CRFB Breaks Down the President's Budget

Yesterday, we took our first look at the President's FY 2014 Budget, which put forward the final White House deficit reduction offer to Speaker Boehner in the fiscal cliff negotiations, along with several new revenue and spending provisions. We also put out a press release with our initial reaction to the budget proposal and looked broadly at how the savings compare under different baselines.

Today, we've released our full analysis of the President's FY 2014 budget. We take an in-depth look at the budget's fiscal metrics, the deficit reduction offer, the new policy initiatives, and the budget's economic assumptions, and estimate the savings under different baselines.

Following the trend of previous budget proposals this year, debt under the President's budget would fall to 73 percent of GDP by 2023 after peaking at just over 78 percent in 2015. Deficits would fall from 4.4 percent of GDP in 2014 to 1.7 percent in 2023, averaging 2.5 percent over ten years.

To achieve much of this deficit reduction, the President proposes $200 billion in discretionary cuts, $400 in health savings, $400 billion in other spending cuts, $230 in savings from switching to the chained CPI, $580 billion in new revenue savings, and $50 billion in infrastructure spending, compared to OMB's baseline. In all, this proposal would reduce the deficit by $1.8 trillion over ten years.

But the President's budget also contains a number of new initiatives, funded by new revenues and some spending reductions. These include a number of jobs and infrastructure initiatives, universal pre-K and education reforms, and new tax cuts along with extensions of existing tax provisions. The White House would pay for these provisions primarily through tax increases. It also uses a budget gimmick, winding down war and Hurricane Sandy disaster relief spending and counting it as savings, and, to a lesser extent, spending reductions.

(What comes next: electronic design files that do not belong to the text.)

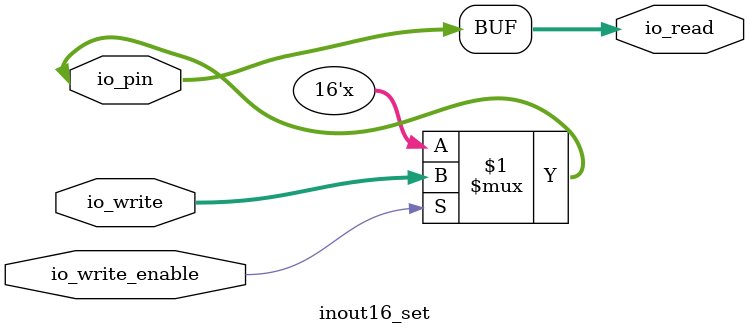
<source format=v>
module inout16_set(     
  inout  [15:0] io_pin,
  input  [15:0] io_write,
  output [15:0] io_read,
  input         io_write_enable
);
  assign io_pin  = io_write_enable ? io_write : 16'hZZ;
  assign io_read = io_pin; 
endmodule

</source>
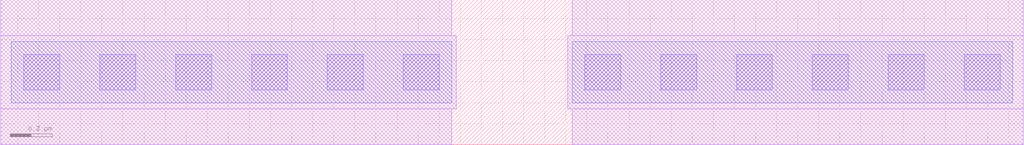
<source format=lef>
# Copyright 2020 The SkyWater PDK Authors
#
# Licensed under the Apache License, Version 2.0 (the "License");
# you may not use this file except in compliance with the License.
# You may obtain a copy of the License at
#
#     https://www.apache.org/licenses/LICENSE-2.0
#
# Unless required by applicable law or agreed to in writing, software
# distributed under the License is distributed on an "AS IS" BASIS,
# WITHOUT WARRANTIES OR CONDITIONS OF ANY KIND, either express or implied.
# See the License for the specific language governing permissions and
# limitations under the License.
#
# SPDX-License-Identifier: Apache-2.0

VERSION 5.7 ;
  NOWIREEXTENSIONATPIN ON ;
  DIVIDERCHAR "/" ;
  BUSBITCHARS "[]" ;
MACRO sky130_fd_pr__res_high_po_0p69__example1
  CLASS BLOCK ;
  FOREIGN sky130_fd_pr__res_high_po_0p69__example1 ;
  ORIGIN  2.080000  0.000000 ;
  SIZE  4.850000 BY  0.690000 ;
  OBS
    LAYER li1 ;
      RECT -2.080000 0.000000 0.060000 0.170000 ;
      RECT -2.080000 0.170000 0.080000 0.520000 ;
      RECT -2.080000 0.520000 0.060000 0.690000 ;
      RECT  0.610000 0.170000 2.770000 0.520000 ;
      RECT  0.630000 0.000000 2.770000 0.170000 ;
      RECT  0.630000 0.520000 2.770000 0.690000 ;
    LAYER mcon ;
      RECT -1.970000 0.260000 -1.800000 0.430000 ;
      RECT -1.610000 0.260000 -1.440000 0.430000 ;
      RECT -1.250000 0.260000 -1.080000 0.430000 ;
      RECT -0.890000 0.260000 -0.720000 0.430000 ;
      RECT -0.530000 0.260000 -0.360000 0.430000 ;
      RECT -0.170000 0.260000  0.000000 0.430000 ;
      RECT  0.690000 0.260000  0.860000 0.430000 ;
      RECT  1.050000 0.260000  1.220000 0.430000 ;
      RECT  1.410000 0.260000  1.580000 0.430000 ;
      RECT  1.770000 0.260000  1.940000 0.430000 ;
      RECT  2.130000 0.260000  2.300000 0.430000 ;
      RECT  2.490000 0.260000  2.660000 0.430000 ;
    LAYER met1 ;
      RECT -2.030000 0.200000 0.060000 0.490000 ;
      RECT  0.630000 0.200000 2.720000 0.490000 ;
  END
END sky130_fd_pr__res_high_po_0p69__example1
END LIBRARY

</source>
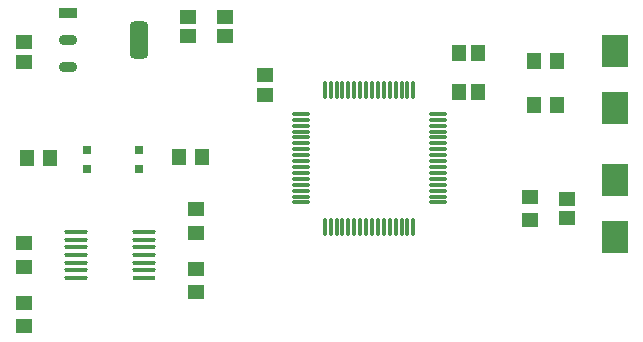
<source format=gtp>
G04*
G04 #@! TF.GenerationSoftware,Altium Limited,Altium Designer,24.2.2 (26)*
G04*
G04 Layer_Color=8421504*
%FSLAX44Y44*%
%MOMM*%
G71*
G04*
G04 #@! TF.SameCoordinates,0955CF80-6420-4CC4-8797-52894B4AD841*
G04*
G04*
G04 #@! TF.FilePolarity,Positive*
G04*
G01*
G75*
%ADD16R,1.2546X1.4562*%
%ADD17R,1.4621X1.2581*%
%ADD18R,1.4562X1.2546*%
G04:AMPARAMS|DCode=19|XSize=1.6042mm|YSize=3.1798mm|CornerRadius=0.4411mm|HoleSize=0mm|Usage=FLASHONLY|Rotation=0.000|XOffset=0mm|YOffset=0mm|HoleType=Round|Shape=RoundedRectangle|*
%AMROUNDEDRECTD19*
21,1,1.6042,2.2975,0,0,0.0*
21,1,0.7219,3.1798,0,0,0.0*
1,1,0.8823,0.3609,-1.1488*
1,1,0.8823,-0.3609,-1.1488*
1,1,0.8823,-0.3609,1.1488*
1,1,0.8823,0.3609,1.1488*
%
%ADD19ROUNDEDRECTD19*%
G04:AMPARAMS|DCode=20|XSize=1.6042mm|YSize=0.8798mm|CornerRadius=0.4399mm|HoleSize=0mm|Usage=FLASHONLY|Rotation=0.000|XOffset=0mm|YOffset=0mm|HoleType=Round|Shape=RoundedRectangle|*
%AMROUNDEDRECTD20*
21,1,1.6042,0.0000,0,0,0.0*
21,1,0.7244,0.8798,0,0,0.0*
1,1,0.8798,0.3622,0.0000*
1,1,0.8798,-0.3622,0.0000*
1,1,0.8798,-0.3622,0.0000*
1,1,0.8798,0.3622,0.0000*
%
%ADD20ROUNDEDRECTD20*%
%ADD21R,1.6042X0.8798*%
%ADD22R,0.8000X0.8000*%
%ADD23R,1.2581X1.4621*%
%ADD24R,2.2000X2.8000*%
%ADD25O,1.6000X0.3000*%
%ADD26O,0.3000X1.6000*%
G04:AMPARAMS|DCode=27|XSize=1.9554mm|YSize=0.4208mm|CornerRadius=0.2104mm|HoleSize=0mm|Usage=FLASHONLY|Rotation=180.000|XOffset=0mm|YOffset=0mm|HoleType=Round|Shape=RoundedRectangle|*
%AMROUNDEDRECTD27*
21,1,1.9554,0.0000,0,0,180.0*
21,1,1.5347,0.4208,0,0,180.0*
1,1,0.4208,-0.7673,0.0000*
1,1,0.4208,0.7673,0.0000*
1,1,0.4208,0.7673,0.0000*
1,1,0.4208,-0.7673,0.0000*
%
%ADD27ROUNDEDRECTD27*%
%ADD28R,1.9554X0.4208*%
D16*
X476122Y281400D02*
D03*
X492638D02*
D03*
Y314150D02*
D03*
X476122D02*
D03*
D17*
X108000Y102080D02*
D03*
Y82540D02*
D03*
X253670Y162000D02*
D03*
Y181540D02*
D03*
X253670Y111430D02*
D03*
Y130970D02*
D03*
X108000Y152770D02*
D03*
Y133230D02*
D03*
X536000Y192270D02*
D03*
Y172730D02*
D03*
D18*
X107800Y322998D02*
D03*
Y306482D02*
D03*
X246860Y344798D02*
D03*
Y328282D02*
D03*
X277860Y344798D02*
D03*
Y328282D02*
D03*
X567250Y174242D02*
D03*
Y190758D02*
D03*
X312250Y295008D02*
D03*
Y278492D02*
D03*
D19*
X205000Y325000D02*
D03*
D20*
X145000Y302000D02*
D03*
Y325000D02*
D03*
D21*
Y348000D02*
D03*
D22*
X161250Y231750D02*
D03*
Y215750D02*
D03*
X205000Y215500D02*
D03*
Y231500D02*
D03*
D23*
X238980Y225750D02*
D03*
X258520D02*
D03*
X110730Y225000D02*
D03*
X130270D02*
D03*
X539480Y307500D02*
D03*
X559020D02*
D03*
X539480Y270000D02*
D03*
X559020D02*
D03*
D24*
X608250Y267500D02*
D03*
Y315500D02*
D03*
Y158500D02*
D03*
Y206500D02*
D03*
D25*
X342000Y262500D02*
D03*
Y257500D02*
D03*
Y252500D02*
D03*
Y247500D02*
D03*
Y242500D02*
D03*
Y237500D02*
D03*
Y232500D02*
D03*
Y227500D02*
D03*
Y222500D02*
D03*
Y217500D02*
D03*
Y212500D02*
D03*
Y207500D02*
D03*
Y202500D02*
D03*
Y197500D02*
D03*
Y192500D02*
D03*
Y187500D02*
D03*
X458000Y187500D02*
D03*
Y192500D02*
D03*
Y197500D02*
D03*
Y202500D02*
D03*
Y207500D02*
D03*
Y212500D02*
D03*
Y217500D02*
D03*
Y222500D02*
D03*
Y227500D02*
D03*
Y232500D02*
D03*
Y237500D02*
D03*
Y242500D02*
D03*
Y247500D02*
D03*
Y252500D02*
D03*
Y257500D02*
D03*
Y262500D02*
D03*
D26*
X362500Y167000D02*
D03*
X367500D02*
D03*
X372500D02*
D03*
X377500D02*
D03*
X382500D02*
D03*
X387500D02*
D03*
X392500D02*
D03*
X397500D02*
D03*
X402500D02*
D03*
X407500D02*
D03*
X412500D02*
D03*
X417500D02*
D03*
X422500D02*
D03*
X427500D02*
D03*
X432500D02*
D03*
X437500D02*
D03*
Y283000D02*
D03*
X432500D02*
D03*
X427500D02*
D03*
X422500D02*
D03*
X417500D02*
D03*
X412500D02*
D03*
X407500D02*
D03*
X402500D02*
D03*
X397500D02*
D03*
X392500D02*
D03*
X387500D02*
D03*
X382500D02*
D03*
X377500D02*
D03*
X372500D02*
D03*
X367500D02*
D03*
X362500D02*
D03*
D27*
X151996Y123500D02*
D03*
Y130000D02*
D03*
Y136500D02*
D03*
Y143000D02*
D03*
Y149500D02*
D03*
Y156000D02*
D03*
Y162500D02*
D03*
X209504D02*
D03*
Y156000D02*
D03*
Y149500D02*
D03*
Y143000D02*
D03*
Y136500D02*
D03*
Y130000D02*
D03*
D28*
Y123500D02*
D03*
M02*

</source>
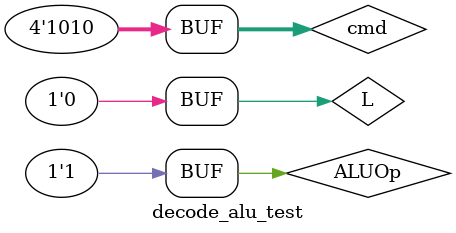
<source format=v>
`timescale 1ns / 1ps


module decode_alu_test;

	// Inputs
	reg L;
	reg [3:0] cmd;
	reg ALUOp;

	// Outputs
	wire NoWrite;
	wire [1:0] ALUControl;
	wire [1:0] Flagw;

	// Instantiate the Unit Under Test (UUT)
	decode_alu uut (
		.L(L), 
		.cmd(cmd), 
		.ALUOp(ALUOp),
		.NoWrite(NoWrite),
		.ALUControl(ALUControl), 
		.Flagw(Flagw)
	);

	initial begin
		// Initialize Inputs
		L = 0;
		cmd = 4;
		ALUOp = 1;
		#100;
		
		L = 0;
		cmd = 0;
		ALUOp = 1;
		#100;
		
		L = 1;
		cmd = 2;
		ALUOp = 1;
		#100;
		
		L = 1;
		cmd = 13;
		ALUOp = 1;
		#100;
		
		L = 0;
		cmd = 12;
		ALUOp = 1;
		#100;
        
		L = 0;
		cmd = 10;
		ALUOp = 1;
		#100;
		// Add stimulus here

	end
      
endmodule


</source>
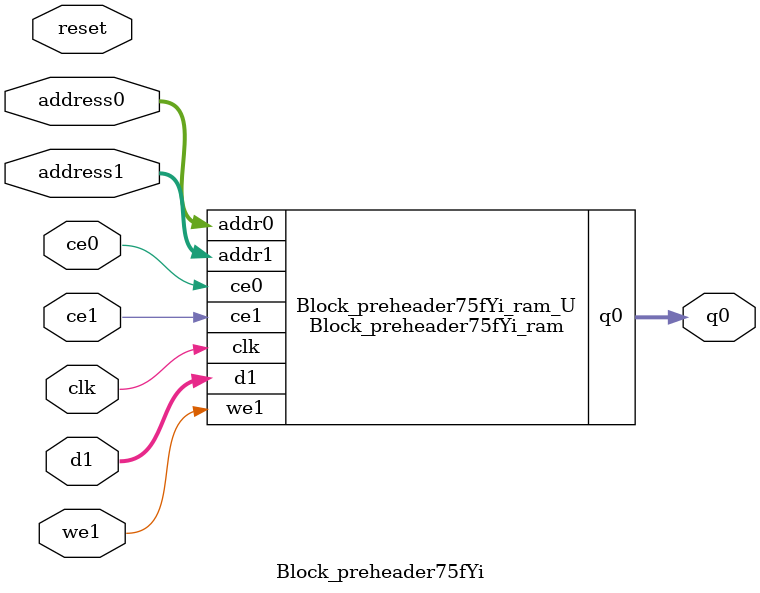
<source format=v>
`timescale 1 ns / 1 ps
module Block_preheader75fYi_ram (addr0, ce0, q0, addr1, ce1, d1, we1,  clk);

parameter DWIDTH = 8;
parameter AWIDTH = 9;
parameter MEM_SIZE = 322;

input[AWIDTH-1:0] addr0;
input ce0;
output reg[DWIDTH-1:0] q0;
input[AWIDTH-1:0] addr1;
input ce1;
input[DWIDTH-1:0] d1;
input we1;
input clk;

(* ram_style = "block" *)reg [DWIDTH-1:0] ram[0:MEM_SIZE-1];




always @(posedge clk)  
begin 
    if (ce0) begin
        q0 <= ram[addr0];
    end
end


always @(posedge clk)  
begin 
    if (ce1) begin
        if (we1) 
            ram[addr1] <= d1; 
    end
end


endmodule

`timescale 1 ns / 1 ps
module Block_preheader75fYi(
    reset,
    clk,
    address0,
    ce0,
    q0,
    address1,
    ce1,
    we1,
    d1);

parameter DataWidth = 32'd8;
parameter AddressRange = 32'd322;
parameter AddressWidth = 32'd9;
input reset;
input clk;
input[AddressWidth - 1:0] address0;
input ce0;
output[DataWidth - 1:0] q0;
input[AddressWidth - 1:0] address1;
input ce1;
input we1;
input[DataWidth - 1:0] d1;



Block_preheader75fYi_ram Block_preheader75fYi_ram_U(
    .clk( clk ),
    .addr0( address0 ),
    .ce0( ce0 ),
    .q0( q0 ),
    .addr1( address1 ),
    .ce1( ce1 ),
    .we1( we1 ),
    .d1( d1 ));

endmodule


</source>
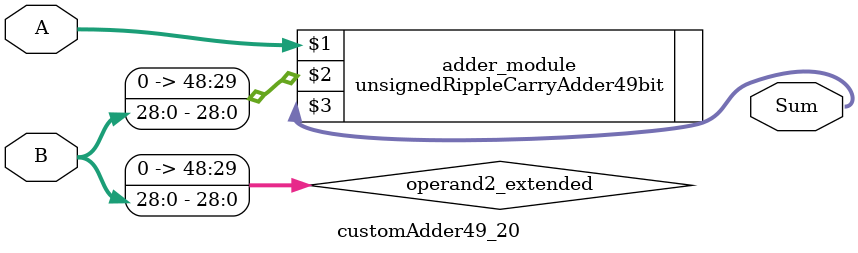
<source format=v>
module customAdder49_20(
                        input [48 : 0] A,
                        input [28 : 0] B,
                        
                        output [49 : 0] Sum
                );

        wire [48 : 0] operand2_extended;
        
        assign operand2_extended =  {20'b0, B};
        
        unsignedRippleCarryAdder49bit adder_module(
            A,
            operand2_extended,
            Sum
        );
        
        endmodule
        
</source>
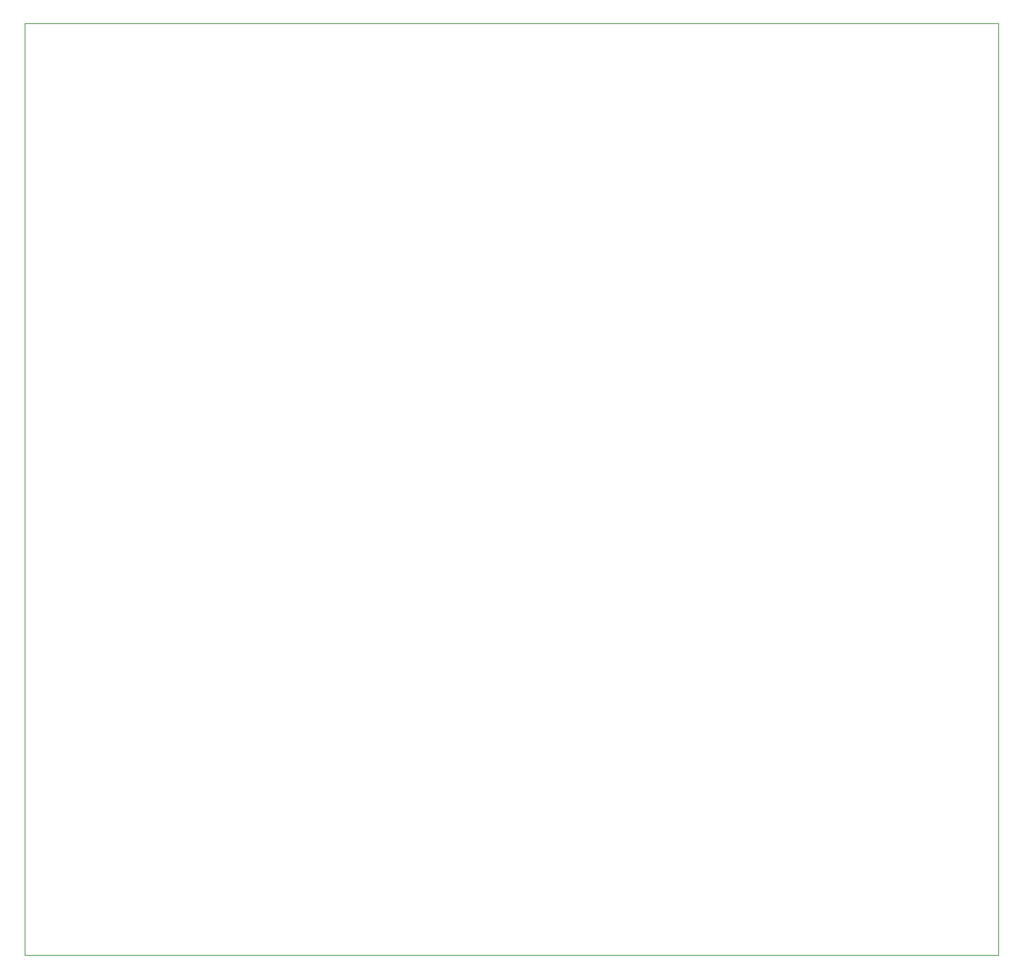
<source format=gbr>
%TF.GenerationSoftware,KiCad,Pcbnew,7.0.9-7.0.9~ubuntu22.04.1*%
%TF.CreationDate,2023-12-29T15:53:17-05:00*%
%TF.ProjectId,dac,6461632e-6b69-4636-9164-5f7063625858,rev?*%
%TF.SameCoordinates,Original*%
%TF.FileFunction,Profile,NP*%
%FSLAX46Y46*%
G04 Gerber Fmt 4.6, Leading zero omitted, Abs format (unit mm)*
G04 Created by KiCad (PCBNEW 7.0.9-7.0.9~ubuntu22.04.1) date 2023-12-29 15:53:17*
%MOMM*%
%LPD*%
G01*
G04 APERTURE LIST*
%TA.AperFunction,Profile*%
%ADD10C,0.100000*%
%TD*%
G04 APERTURE END LIST*
D10*
X25400000Y-60960000D02*
X142240000Y-60960000D01*
X25400000Y-172720000D02*
X25400000Y-60960000D01*
X142240000Y-172720000D02*
X25400000Y-172720000D01*
X142240000Y-60960000D02*
X142240000Y-172720000D01*
M02*

</source>
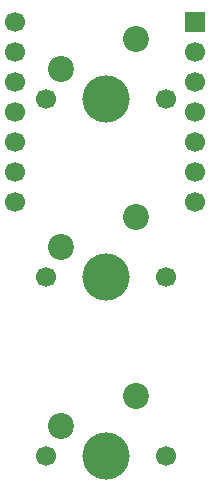
<source format=gbr>
%TF.GenerationSoftware,KiCad,Pcbnew,8.0.6*%
%TF.CreationDate,2024-10-21T23:56:12-04:00*%
%TF.ProjectId,Hackpad,4861636b-7061-4642-9e6b-696361645f70,rev?*%
%TF.SameCoordinates,Original*%
%TF.FileFunction,Soldermask,Top*%
%TF.FilePolarity,Negative*%
%FSLAX46Y46*%
G04 Gerber Fmt 4.6, Leading zero omitted, Abs format (unit mm)*
G04 Created by KiCad (PCBNEW 8.0.6) date 2024-10-21 23:56:12*
%MOMM*%
%LPD*%
G01*
G04 APERTURE LIST*
%ADD10C,1.700000*%
%ADD11C,4.000000*%
%ADD12C,2.200000*%
%ADD13R,1.700000X1.700000*%
G04 APERTURE END LIST*
D10*
%TO.C,SW3*%
X151121000Y-97720000D03*
D11*
X156201000Y-97720000D03*
D10*
X161281000Y-97720000D03*
D12*
X158741000Y-92640000D03*
X152391000Y-95180000D03*
%TD*%
D10*
%TO.C,SW2*%
X151121000Y-82630000D03*
D11*
X156201000Y-82630000D03*
D10*
X161281000Y-82630000D03*
D12*
X158741000Y-77550000D03*
X152391000Y-80090000D03*
%TD*%
D10*
%TO.C,SW1*%
X151121000Y-67540000D03*
D11*
X156201000Y-67540000D03*
D10*
X161281000Y-67540000D03*
D12*
X158741000Y-62460000D03*
X152391000Y-65000000D03*
%TD*%
D13*
%TO.C,U1*%
X163750000Y-61000000D03*
D10*
X163750000Y-63540000D03*
X163750000Y-66080000D03*
X163750000Y-68620000D03*
X163750000Y-71160000D03*
X163750000Y-73700000D03*
X163750000Y-76240000D03*
X148500000Y-76240000D03*
X148500000Y-73700000D03*
X148500000Y-71160000D03*
X148500000Y-68620000D03*
X148500000Y-66080000D03*
X148500000Y-63540000D03*
X148500000Y-61000000D03*
%TD*%
M02*

</source>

The President's Budget contains some provisions that could be part of a comprehensive debt deal, but overall it falls short of the $2.4 trillion in deficit reduction we recommended earlier this year. But the President's budget does put debt on a downward path, as do the House and Senate budget proposals. It is clear that lawmakers have made putting the debt on a sustainable path a priority. This gives lawmakers a great opportunity to move forward. As we conclude in our paper:

We encourage lawmakers to focus on policy reforms that can get bipartisan support and then use them to build a debt deal that is large enough to put the debt on a downward path relative to the economy in the medium and long term. We encourage the President to lead on this issue and use the bully pulpit to help educate the country about why it is so important to address the nation’s fiscal challenges.